Ik kruis wit aan – en besef dat het de eerste keer is dat ik zo expliciet mijn kleur moet benoemen. Tijdens de maaltijd zitten alle mensen die zich als wit identificeren, om en om met de mensen die zich als zwart identificeren. Verschillen benoemen is ze in stand houden, zou ik denken, maar tijdens de avond verander ik van mening. Verschillen benoemen is ze erkennen, en geeft juist ruimte om daaraan voorbij te gaan. De tafelindeling is dan ook het enige moment dat de scheidslijn tussen afkomst expliciet wordt gemaakt. Daarna gaat het om persoonlijke gesprekken en gezamenlijke rituelen.
Emoties
‘Ik zit hier niet voor mezelf.

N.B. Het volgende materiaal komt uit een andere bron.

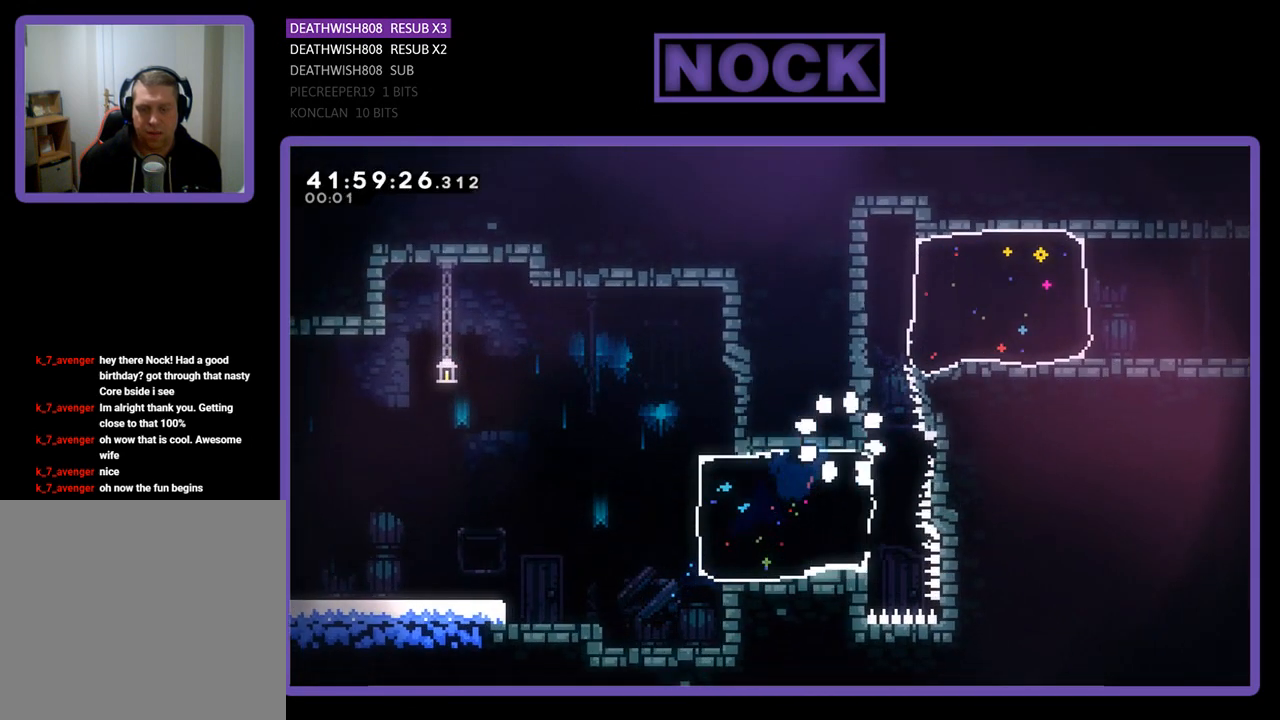
{"buttons": [], "left_stick": "center", "events": [[33, "R2", "up"], [67, "DPAD_LEFT", "down"], [267, "DPAD_LEFT", "up"]]}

Ik zit hier niet voor jou. Ik zit hier voor hen,’ zegt Jose Tojo, die de avond opent met een plengoffer. ‘Voor hen die op schepen als vee zijn vervoerd. Voor hen die onder de hitte van de zon en de striemen van de zweep moesten werken voor de suiker en tabak. Voor hen wier achillespezen werden doorgesneden als ze wilden vluchten.’ Na elke zin schenkt hij wat water op een doek op de grond, terwijl wij met zijn allen zeggen ‘Wij zitten hier maar voor hen.’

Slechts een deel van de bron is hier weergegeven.